Tuesday, May 2nd, 2006

   So…juz in a flash, the four days of holidays has passed and v’r officially back to the grind =( Did i enjoy myself? Yes! Was I happy? No…

  Well, a conflict of sorts i suppose? Let’s just say watching tv, sleeping, going shopping and plain relaxing (i rate reading newspaper for hours as part of it) is great fun. BUT at the same time  there’s always the tug of conscience reminding me of unfinished work (read: esl investigative study, physics infosearch, maths, fillin my uni forms). Plus, the constant nagging need @ desire to go on9…felt quite bad reali since i was using dialup [rate is proportional to time on9] and i’m not paying for it. Don’t ask me Why i on9, i cant ans u but i’m definitely NOT a net addict! Not full-fledged anyway…

    So… the end of a dream took place…all hopes of catching chelsea went up in smoke. Perhaps i was abit too optimistic in hoping for a 0-5? Well, what’s life without hope anyway? But then again, maybe it’s reali, reali time to evaluate some things. The performance was insipid, listless, weak! Maybe sometimes, u reali hv2 realize when ur simply not gd enuf? When the quality and class is lacking, there’s onli so much effort can do to help u. Hard graft won’t help when ur simply not gd enuf to make the world sit up n take notice of u.

        Being the stubborn person I am, I do believe in the power of hard work despite the evidence staring me in the face. But recent developments hv shown 2me how cruel the world may be and there’s nothing much u can do bout it. Villareal were a hardworking, disciplined side and they went out of Europe simply because they’ve reached a stage where plain effort was simply not good enough. there ARE things called luck, fate and destiny in this world. And their destiny is to be ignored, deprived of glory. Everyone wants an Arse-Barca final anyway. The neutrals do, anyway.

    Wigan is yet another good example. Unfashionable, poor, seemingly doomed for the drop. At one point it looks like teamwork n graft, coupled with courage, would be enuf to bring them into Europe virtue of a 6-8 placing. Now? Recent defeats hv juz shown the glaring lack of class in them n somehow i identify with that. At one point they thought fate was with them…Nevermind Europe, they just wana avoid relegation. Of cuz, they never thought of the Title, but as time passed and with THAT lot of sweat put in, maybe the results fooled them in2 actuali believing they were good enuf for the UEFA cup at least? mayb not the champions league but at least eufa cup would be a great consolation…but now, it’s bin cruelly proven to them tht they’re not gd enuf for that slot as well!

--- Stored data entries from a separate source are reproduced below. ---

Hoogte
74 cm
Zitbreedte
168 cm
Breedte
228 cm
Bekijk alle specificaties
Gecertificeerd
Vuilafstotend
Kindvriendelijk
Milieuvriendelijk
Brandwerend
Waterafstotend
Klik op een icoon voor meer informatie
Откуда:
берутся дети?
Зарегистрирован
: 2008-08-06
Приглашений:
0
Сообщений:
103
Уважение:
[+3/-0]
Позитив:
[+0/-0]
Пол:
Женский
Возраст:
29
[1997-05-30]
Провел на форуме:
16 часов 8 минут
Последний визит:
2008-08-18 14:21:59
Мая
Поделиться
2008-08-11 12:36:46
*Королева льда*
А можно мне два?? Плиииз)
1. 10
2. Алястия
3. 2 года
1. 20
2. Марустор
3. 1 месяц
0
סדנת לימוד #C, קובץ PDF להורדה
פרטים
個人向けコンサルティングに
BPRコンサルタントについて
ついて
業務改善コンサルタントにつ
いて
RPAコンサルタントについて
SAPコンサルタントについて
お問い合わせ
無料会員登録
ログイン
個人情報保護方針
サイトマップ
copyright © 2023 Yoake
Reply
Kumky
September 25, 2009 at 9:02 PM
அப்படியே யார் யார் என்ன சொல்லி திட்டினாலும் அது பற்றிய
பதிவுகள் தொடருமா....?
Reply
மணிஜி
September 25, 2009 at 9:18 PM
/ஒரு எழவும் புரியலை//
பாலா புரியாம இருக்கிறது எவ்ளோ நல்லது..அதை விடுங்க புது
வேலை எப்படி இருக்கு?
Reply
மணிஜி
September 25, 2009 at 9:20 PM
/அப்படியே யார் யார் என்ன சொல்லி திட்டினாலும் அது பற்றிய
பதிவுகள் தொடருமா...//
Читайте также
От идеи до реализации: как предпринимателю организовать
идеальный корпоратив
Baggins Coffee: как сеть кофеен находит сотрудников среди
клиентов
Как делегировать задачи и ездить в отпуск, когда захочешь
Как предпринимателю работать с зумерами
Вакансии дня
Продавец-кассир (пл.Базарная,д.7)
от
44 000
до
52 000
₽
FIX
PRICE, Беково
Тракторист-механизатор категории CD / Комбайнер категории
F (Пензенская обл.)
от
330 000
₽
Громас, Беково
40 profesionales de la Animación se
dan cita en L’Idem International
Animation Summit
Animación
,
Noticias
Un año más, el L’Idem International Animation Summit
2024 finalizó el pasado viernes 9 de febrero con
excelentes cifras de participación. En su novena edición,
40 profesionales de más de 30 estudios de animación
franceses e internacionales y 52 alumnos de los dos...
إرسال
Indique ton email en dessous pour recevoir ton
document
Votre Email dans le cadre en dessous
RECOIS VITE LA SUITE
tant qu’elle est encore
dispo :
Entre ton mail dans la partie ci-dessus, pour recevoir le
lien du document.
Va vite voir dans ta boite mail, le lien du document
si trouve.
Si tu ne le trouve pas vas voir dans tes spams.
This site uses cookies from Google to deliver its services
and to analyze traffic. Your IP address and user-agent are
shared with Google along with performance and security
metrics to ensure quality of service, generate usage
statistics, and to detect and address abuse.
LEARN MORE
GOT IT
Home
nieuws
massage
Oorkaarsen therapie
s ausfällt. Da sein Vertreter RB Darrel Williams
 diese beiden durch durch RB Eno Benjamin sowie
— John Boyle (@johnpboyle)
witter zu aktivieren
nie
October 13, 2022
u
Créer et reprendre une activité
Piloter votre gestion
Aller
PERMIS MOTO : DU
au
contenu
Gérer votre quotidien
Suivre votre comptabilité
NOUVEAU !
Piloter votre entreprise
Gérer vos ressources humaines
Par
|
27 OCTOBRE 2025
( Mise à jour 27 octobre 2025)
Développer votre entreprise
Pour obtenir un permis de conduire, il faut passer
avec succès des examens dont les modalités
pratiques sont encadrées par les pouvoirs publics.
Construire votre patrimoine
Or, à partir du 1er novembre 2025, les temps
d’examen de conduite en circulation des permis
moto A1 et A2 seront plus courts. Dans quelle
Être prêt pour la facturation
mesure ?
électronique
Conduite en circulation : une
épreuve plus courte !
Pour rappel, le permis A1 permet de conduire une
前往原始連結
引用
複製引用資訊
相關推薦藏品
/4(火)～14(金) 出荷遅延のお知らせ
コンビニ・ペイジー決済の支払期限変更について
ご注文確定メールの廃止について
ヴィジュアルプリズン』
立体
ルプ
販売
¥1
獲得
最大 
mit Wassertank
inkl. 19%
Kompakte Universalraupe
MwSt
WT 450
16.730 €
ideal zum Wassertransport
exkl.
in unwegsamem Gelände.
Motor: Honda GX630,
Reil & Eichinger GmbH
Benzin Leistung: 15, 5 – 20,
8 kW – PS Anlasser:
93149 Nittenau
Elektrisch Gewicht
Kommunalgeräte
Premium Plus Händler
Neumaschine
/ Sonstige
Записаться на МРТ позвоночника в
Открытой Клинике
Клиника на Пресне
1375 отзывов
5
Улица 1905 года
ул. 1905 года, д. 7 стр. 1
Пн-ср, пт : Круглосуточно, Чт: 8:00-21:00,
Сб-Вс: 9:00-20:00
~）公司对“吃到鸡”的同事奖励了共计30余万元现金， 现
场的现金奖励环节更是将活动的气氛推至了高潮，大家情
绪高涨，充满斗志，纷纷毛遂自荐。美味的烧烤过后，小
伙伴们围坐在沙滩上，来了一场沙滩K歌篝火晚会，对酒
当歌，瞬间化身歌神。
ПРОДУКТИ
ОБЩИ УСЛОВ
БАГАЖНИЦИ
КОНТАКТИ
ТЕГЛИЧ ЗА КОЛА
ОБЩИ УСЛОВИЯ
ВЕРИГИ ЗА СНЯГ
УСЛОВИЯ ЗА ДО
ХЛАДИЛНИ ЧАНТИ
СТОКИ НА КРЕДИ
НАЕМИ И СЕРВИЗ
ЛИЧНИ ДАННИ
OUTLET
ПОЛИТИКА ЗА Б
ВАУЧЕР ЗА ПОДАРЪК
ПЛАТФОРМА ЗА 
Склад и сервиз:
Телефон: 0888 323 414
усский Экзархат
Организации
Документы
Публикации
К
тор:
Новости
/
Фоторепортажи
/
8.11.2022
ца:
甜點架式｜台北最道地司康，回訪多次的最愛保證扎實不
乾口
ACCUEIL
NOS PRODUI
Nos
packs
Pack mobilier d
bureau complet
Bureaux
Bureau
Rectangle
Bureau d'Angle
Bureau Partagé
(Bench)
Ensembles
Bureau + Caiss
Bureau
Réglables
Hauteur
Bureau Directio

     It’s cruel of course to find that when u least expect it, u find ur dreams (scaled down, of course) are crushed and that in actual fact u’ve bin toiling away like a fool, waiting, waiting  for Something to happen and yet it never does? It’s like watching a dour 0-0 match, waiting for a goal, hoping rather desperately that ur not wasting ur ticket money, and suddenly it dawns on you that the score is 5-4 at the stadium down the road. The goals have decided to rain down there instead n u tear ur ticket in frustration. Surely, saving and saving money to watch a big game onli for it to end 0-0 is frustrating? That’s even if u DO get a ticket!

         Is this blog getting longish? haha…one last thg…watched bicentennial man 2day during eap. It made me think : izit true that sumtimes, u reali kenot change who n what u r? does it reali matter who u r anyway? does everything else get thrown out the window in the face of identity? If you’re It and not Him, then it’s thanks, but no thanks? * Watch the movie to see what i mean, robin williams was great*

        I’m not making much sense here i guess…bin talking in circles as i always do. Anyway, a blog is meant as an avenue for me to express my feelings so.. itz ok if u dun und it, n i dun reali hope u do =) let’s juz say sum frustrations r meant to be released n then that’s tht,end of issue. By the end of the day it won’t b an issue anymore, juz a passing moment in a long, long life (if i do live that long). 

        Three weeks to midyear! It’s Time to gear up for the final push before our ‘annotated’ holidays…Good luck everybody!